From Head to Tail: Towards Balanced Representation in Large Vision-Language Models through Adaptive Data Calibration
Mingyang Song, Xiaoye Qu, Jiawei Zhou, Yu Cheng
TL;DR
Long-tail data imbalance in large vision-language models (LVLMs) hampers generalization, particularly on tail concepts. The authors introduce an Adaptive Data Refinement Framework (ADR) that first rebalances data by Data Rebalancing (DR) and then synthesizes tail data via Language Data Synthesis and Diffusion-Based Visual Data Synthesis (DS). DR uses a probability dictionary derived from four entity perspectives (Token, Object, Co-occurrence, Interrogation) and reverse indexing to filter redundant head data, while DS generates tail-representative data through synonyms, rewriting, and diffusion-driven image-caption-conversation pipelines. Across eleven benchmarks, ADR yields an average improvement of $4.36\%$ over strong baselines like LLaVA 1.5 without increasing data volume, with especially strong gains on tail concepts, demonstrating improved cross-modal understanding and generalization.
Abstract
Large Vision-Language Models (LVLMs) have achieved significant progress in combining visual comprehension with language generation. Despite this success, the training data of LVLMs still suffers from Long-Tail (LT) problems, where the data distribution is highly imbalanced. Previous works have mainly focused on traditional VLM architectures, i.e., CLIP or ViT, and specific tasks such as recognition and classification. Nevertheless, the exploration of LVLM (e.g. LLaVA) and more general tasks (e.g. Visual Question Answering and Visual Reasoning) remains under-explored.

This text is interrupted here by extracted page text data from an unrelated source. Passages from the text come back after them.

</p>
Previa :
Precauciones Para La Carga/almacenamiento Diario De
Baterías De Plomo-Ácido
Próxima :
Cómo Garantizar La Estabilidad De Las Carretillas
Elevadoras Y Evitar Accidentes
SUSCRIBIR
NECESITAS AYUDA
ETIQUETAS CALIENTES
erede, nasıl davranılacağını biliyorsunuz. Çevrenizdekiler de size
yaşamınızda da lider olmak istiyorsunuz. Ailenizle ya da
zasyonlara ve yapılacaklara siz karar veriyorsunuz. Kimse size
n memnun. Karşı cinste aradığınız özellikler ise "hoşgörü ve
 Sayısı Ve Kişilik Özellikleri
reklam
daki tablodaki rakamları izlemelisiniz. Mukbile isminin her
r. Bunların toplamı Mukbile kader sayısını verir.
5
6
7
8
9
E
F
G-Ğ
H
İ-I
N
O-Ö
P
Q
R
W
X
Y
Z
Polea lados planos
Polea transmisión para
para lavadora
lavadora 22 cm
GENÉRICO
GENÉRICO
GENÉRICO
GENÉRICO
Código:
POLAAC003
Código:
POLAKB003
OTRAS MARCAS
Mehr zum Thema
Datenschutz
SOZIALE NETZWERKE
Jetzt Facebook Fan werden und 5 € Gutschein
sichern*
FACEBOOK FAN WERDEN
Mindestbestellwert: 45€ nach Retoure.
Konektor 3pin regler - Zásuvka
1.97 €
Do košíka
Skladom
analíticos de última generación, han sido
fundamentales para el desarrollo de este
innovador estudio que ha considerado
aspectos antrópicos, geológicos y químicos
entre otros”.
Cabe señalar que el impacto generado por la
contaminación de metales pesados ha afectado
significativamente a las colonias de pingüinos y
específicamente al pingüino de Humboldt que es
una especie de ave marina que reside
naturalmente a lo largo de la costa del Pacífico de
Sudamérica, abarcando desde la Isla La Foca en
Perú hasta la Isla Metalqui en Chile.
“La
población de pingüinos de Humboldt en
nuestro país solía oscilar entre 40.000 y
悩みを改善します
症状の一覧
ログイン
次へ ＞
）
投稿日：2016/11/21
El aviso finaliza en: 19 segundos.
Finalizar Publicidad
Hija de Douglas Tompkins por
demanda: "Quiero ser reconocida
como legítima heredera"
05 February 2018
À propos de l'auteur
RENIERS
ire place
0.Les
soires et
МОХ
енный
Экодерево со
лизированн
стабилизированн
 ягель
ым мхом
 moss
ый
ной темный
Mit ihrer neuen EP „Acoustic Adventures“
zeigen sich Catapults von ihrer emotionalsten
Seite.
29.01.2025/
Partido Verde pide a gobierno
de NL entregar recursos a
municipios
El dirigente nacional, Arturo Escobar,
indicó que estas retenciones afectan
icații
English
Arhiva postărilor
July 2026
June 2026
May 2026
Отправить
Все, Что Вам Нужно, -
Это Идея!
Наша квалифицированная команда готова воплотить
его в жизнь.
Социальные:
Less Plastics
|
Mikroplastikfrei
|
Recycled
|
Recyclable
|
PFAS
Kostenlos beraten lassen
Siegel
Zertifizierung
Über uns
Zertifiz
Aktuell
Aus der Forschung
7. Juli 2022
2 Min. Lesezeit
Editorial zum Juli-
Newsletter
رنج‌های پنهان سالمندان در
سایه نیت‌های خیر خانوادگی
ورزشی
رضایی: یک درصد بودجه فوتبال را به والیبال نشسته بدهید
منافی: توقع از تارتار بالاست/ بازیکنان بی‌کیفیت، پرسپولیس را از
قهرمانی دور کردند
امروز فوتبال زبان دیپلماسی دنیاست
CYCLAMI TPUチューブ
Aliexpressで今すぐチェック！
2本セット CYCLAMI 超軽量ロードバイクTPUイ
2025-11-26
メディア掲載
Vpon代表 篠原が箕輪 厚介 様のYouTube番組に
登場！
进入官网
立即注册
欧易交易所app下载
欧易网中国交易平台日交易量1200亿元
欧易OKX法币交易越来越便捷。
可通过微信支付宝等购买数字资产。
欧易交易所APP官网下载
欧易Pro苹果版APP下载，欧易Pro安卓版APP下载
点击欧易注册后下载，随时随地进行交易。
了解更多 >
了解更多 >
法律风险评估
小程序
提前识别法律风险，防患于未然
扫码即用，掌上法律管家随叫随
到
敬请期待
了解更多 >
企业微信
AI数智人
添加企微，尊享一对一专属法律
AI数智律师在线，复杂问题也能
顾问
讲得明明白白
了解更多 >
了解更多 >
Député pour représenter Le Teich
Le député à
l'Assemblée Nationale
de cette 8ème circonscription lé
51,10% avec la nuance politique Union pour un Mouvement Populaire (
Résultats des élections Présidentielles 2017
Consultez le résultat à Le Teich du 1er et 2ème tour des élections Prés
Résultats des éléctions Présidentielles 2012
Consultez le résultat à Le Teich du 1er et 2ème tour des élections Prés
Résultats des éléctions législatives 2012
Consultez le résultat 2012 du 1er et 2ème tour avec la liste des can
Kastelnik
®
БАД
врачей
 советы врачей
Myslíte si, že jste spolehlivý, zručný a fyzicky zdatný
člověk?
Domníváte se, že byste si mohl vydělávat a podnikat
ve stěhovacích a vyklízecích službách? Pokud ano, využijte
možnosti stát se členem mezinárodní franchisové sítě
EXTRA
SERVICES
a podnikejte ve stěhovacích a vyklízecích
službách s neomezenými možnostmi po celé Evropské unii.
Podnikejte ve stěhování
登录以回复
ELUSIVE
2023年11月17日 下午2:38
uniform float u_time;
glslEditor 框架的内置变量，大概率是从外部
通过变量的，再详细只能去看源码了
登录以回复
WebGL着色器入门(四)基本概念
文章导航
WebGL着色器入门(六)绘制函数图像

In this paper, we first conduct an in-depth analysis of the LT issues in LVLMs and identify two core causes: the overrepresentation of head concepts and the underrepresentation of tail concepts. Based on the above observation, we propose an $\textbf{A}$daptive $\textbf{D}$ata $\textbf{R}$efinement Framework ($\textbf{ADR}$), which consists of two stages: $\textbf{D}$ata $\textbf{R}$ebalancing ($\textbf{DR}$) and $\textbf{D}$ata $\textbf{S}$ynthesis ($\textbf{DS}$). In the DR stage, we adaptively rebalance the redundant data based on entity distributions, while in the DS stage, we leverage Denoising Diffusion Probabilistic Models (DDPMs) and scarce images to supplement underrepresented portions. Through comprehensive evaluations across eleven benchmarks, our proposed ADR effectively mitigates the long-tail problem in the training data, improving the average performance of LLaVA 1.5 relatively by 4.36%, without increasing the training data volume.